Task instructions:
Continue the passage below on the court challenge to PLN's 2025–2034 Electricity Supply Business Plan, starting after its last sentence.

Document excerpt:
The contested administrative act is Ministerial Decree No. 188.K/TL.03/MEM.L/2025, signed 05/26/2025 and publicly released 06/03/2025, which approved PT PLN (Indonesia State Utility Company)’s Electricity Supply Business Plan for 2025–2034. The Business Plan is the binding electricity planning document governing Indonesia’s state electricity company and determining the national power generation mix for a decade.
The four individual plaintiffs reside near coal-fired power plants (PLTU) in Bengkulu, Jakarta, Medan, and Bandung, and are consumers of PLN electricity. They alleged direct harm to their constitutional rights to a healthy environment and clean air.
Together, the Plaintiffs argued the Business Plan 2025–2034 is unlawful on multiple grounds. First, the Business Plan violates the National Long-Term Development Plan Law (UU RPJPN 2025–2045), which mandates coal phase-out beginning in 2030. Instead, the Business Plan replaces “coal phase-out” language from the prior RUPTL 2021–2030 with “coal phase-down”. The plan also includes provisions to extend existing coal plant lifetimes by 10 - 20 years through cofiring retrofits and contract extensions, and contains no coal retirement roadmap for either its 2025 - 2029 or 2030 - 2034 planning phases. Second, the Business Plan violates Presidential Regulation No. 112/2022, which prohibits new coal plants (except those already in the pipeline by 2021) and mandates a coal phase-out roadmap with specific components. The plaintiffs asserted that the Business Plan includes approximately 2,600 MW of new coal plants beyond what was included in the 2021 - 2030 Business Plan.

Given material:
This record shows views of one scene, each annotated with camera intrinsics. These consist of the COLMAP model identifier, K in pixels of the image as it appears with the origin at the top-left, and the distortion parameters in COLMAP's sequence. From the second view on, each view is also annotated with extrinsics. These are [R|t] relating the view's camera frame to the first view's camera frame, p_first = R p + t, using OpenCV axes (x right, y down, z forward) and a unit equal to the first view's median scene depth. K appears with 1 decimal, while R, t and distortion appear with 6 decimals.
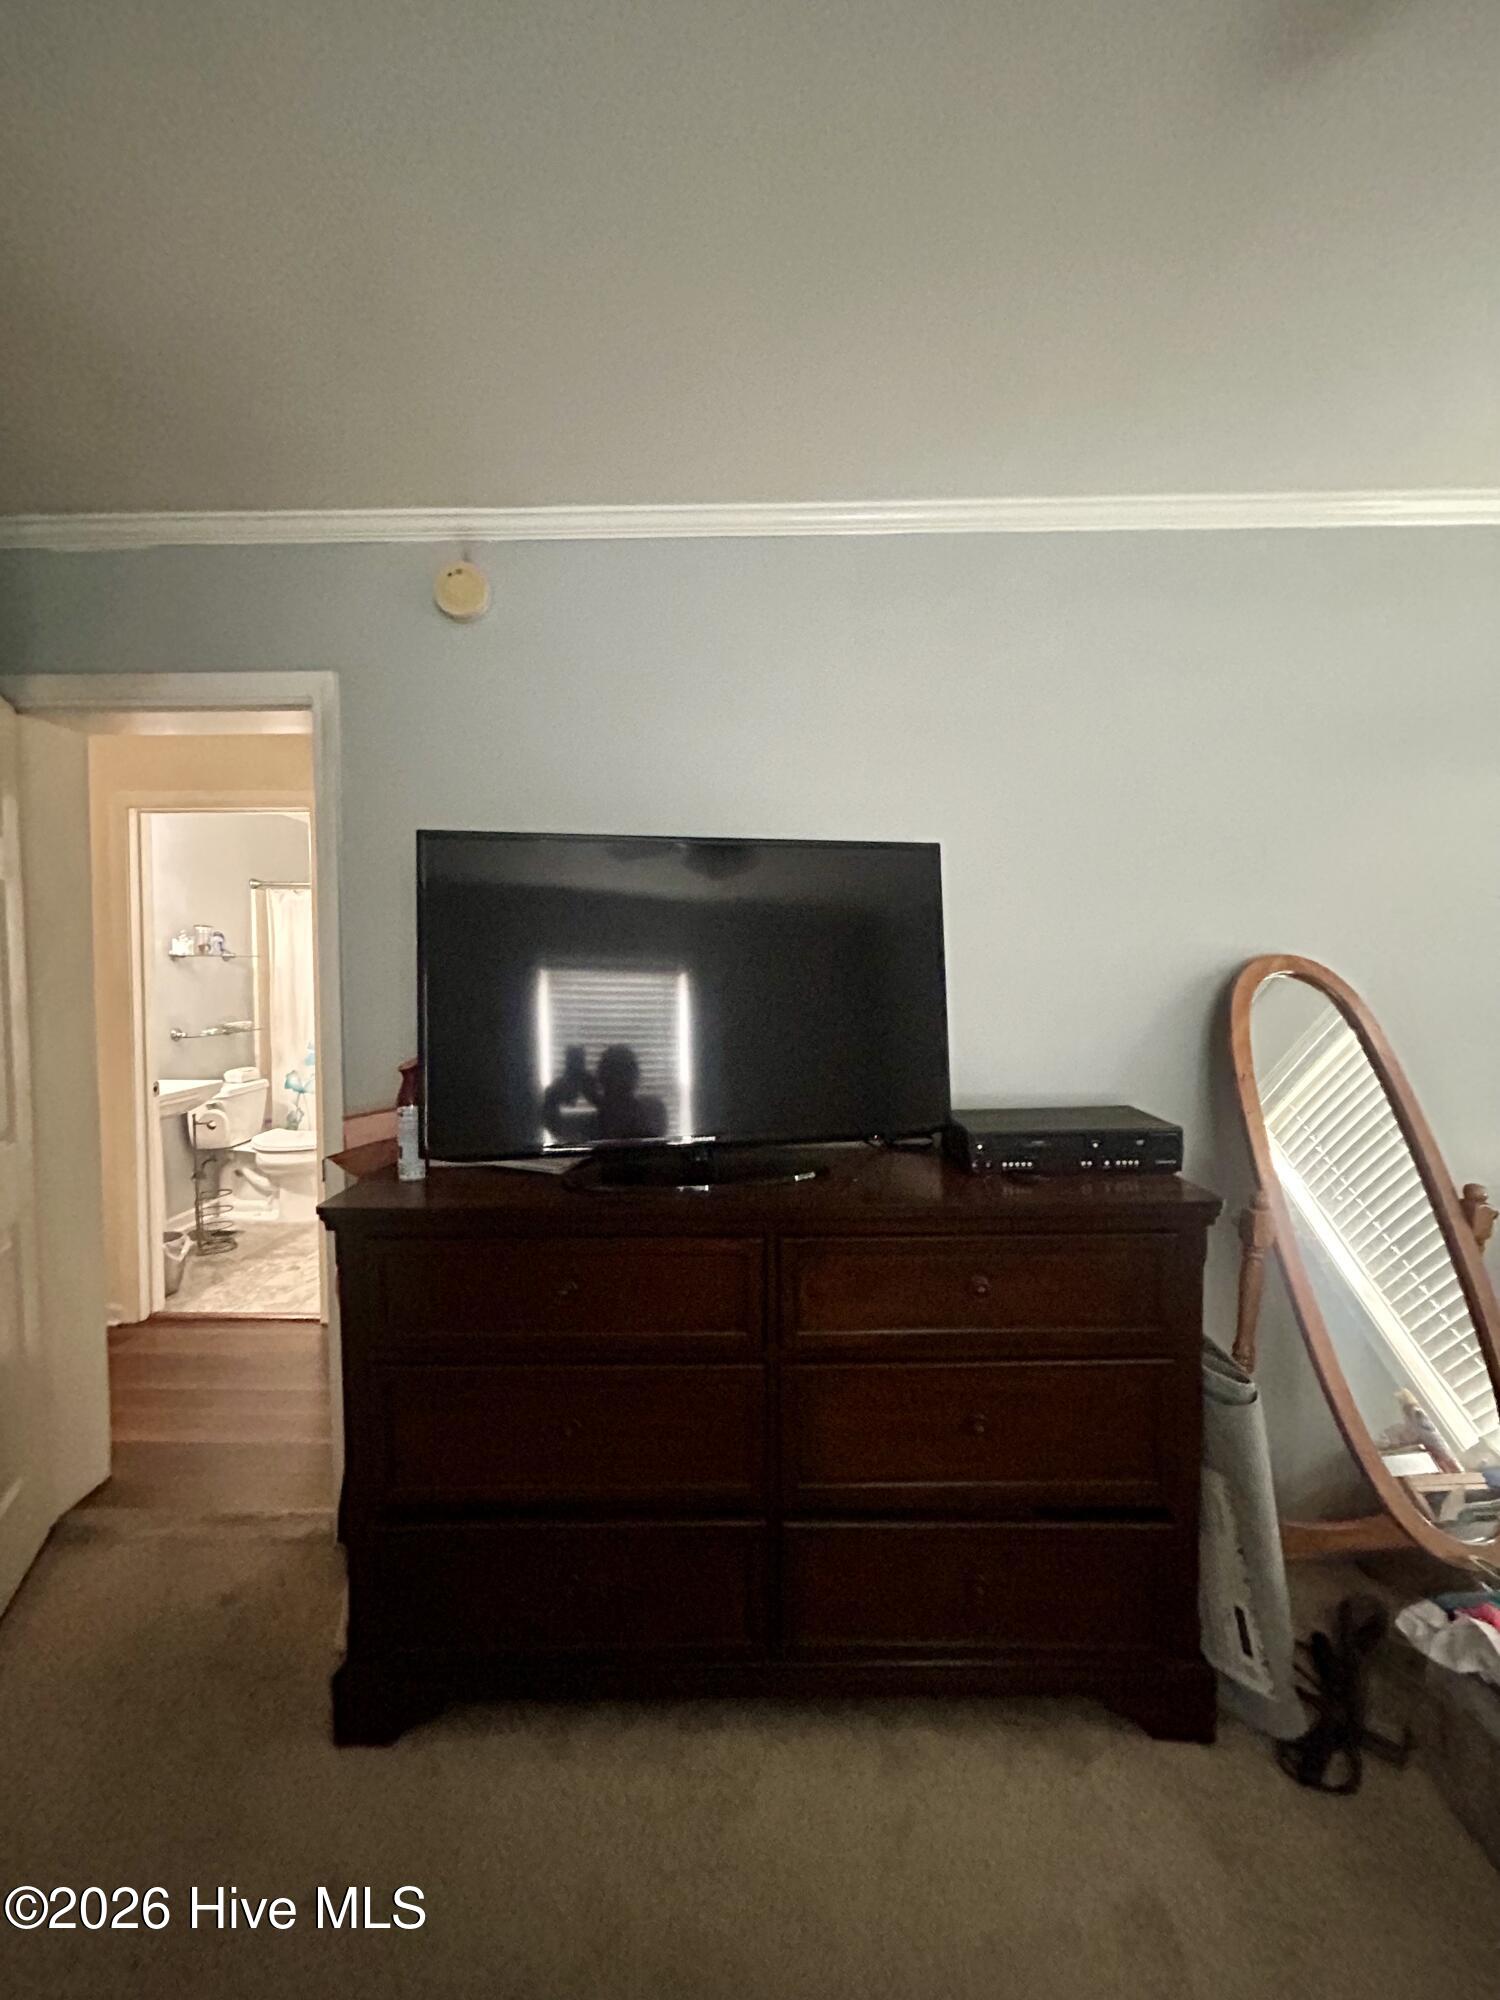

The answer:
Third, the Business Plan was issued without a Strategic Environmental Assessment (Kajian Lingkungan Hidup Strategis / KLHS) as required under Law No. 32 of 2009, despite the Business Plan projecting a significant increase in CO₂ emissions from 309 million tons/year in 2025 to 374 million tons/year by 2034. Fourth, the Business Plan violates human rights obligations by perpetuating and expanding the documented harmful health and environmental impacts of coal plants, including air pollution, premature deaths, and ecological degradation. Fifth, the Business Plan violates the Electricity Law’s principles of cost efficiency and energy optimization by planning expensive gas and nuclear (Small Modular Reactors) capacity without full economic analysis and by underestimating renewable energy cost competitiveness which has reached historic low. Sixth, the Business Plan violates Indonesia’s obligations under the Paris Agreement ratification law by regressing from prior climate commitments, including lowering the 2030 renewable energy target from 24.8% to 19.3–21% by 2030.
Plaintiffs seek the court to declare the PLN’s Business Plan 2025–2034 null and void, order the Minister to revoke it, and compel the issuance of a new, lawful RUPTL consistent with Indonesian legislation and good governance principles.